Wait, it’s August and we’re talking about ghosts already? Halloween may still be a ways off, but Aug 22 marks another spirited holiday – Zhongyuan Festival, aka China’s Ghost Festival.
But don’t go stocking up on candy just yet. There’s no dressing up in costumes or trick-or-treating around the compound. Rather, Zhongyuan Festival is a traditional Buddhist and Taoist holiday that marks a yearly event when the gates between the realm of the living and the dead are flung open, allowing for all manner of wraiths and ghosts to see what it’s like on this side of the spiritual divide.
Zhongyuan Festival is similar to Qingming – or Tomb Sweeping – Festival in the sense that locals pay respects to their departed ancestors, however, unlike Qingming Festival – where you visit a gravesite to pay your respects – this one is a round trip ticket for those living in the heavenly, or hellish, thereafter. Put another way, during Zhongyuan Festival it’s the deceased who pay a visit. Put another another way, today… the ghosts are coming here! *gulp*
This festival might also be likened to Mexico’s “Día de Muertos” or Day of the Dead, which was popularized by the heartwarming 2017 Pixar film Coco. But in Chinese culture, those who believe and honor the Zhongyuan Festival will burn incense to appease the roaming spirits, a sight (and smell) that will be common in the next few weeks. In parts of Southeast Asia, the living would also put up performances ranging from concerts to puppetry, leaving the first row of seats empty for our ghostly guests.

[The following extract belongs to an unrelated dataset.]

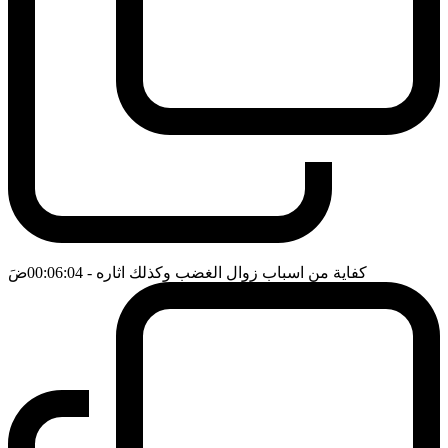
كفاية من اسباب زوال الغضب وكذلك اثاره
- 00:06:04
ضَ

Zhongyuan festivities traditionally involve cooking a vegetarian meal and setting a place at the table for departed family members, in case they decide to drop by for dinner. Then, 14 days after Zhongyuan Festival, to make sure all the ghosts find their way back to their otherworldly abodes, people will float paper lanterns and set them outside their homes. The lanterns are believed to direct the ghosts back to the underworld, and when they go out, it symbolizes that they have found their way back.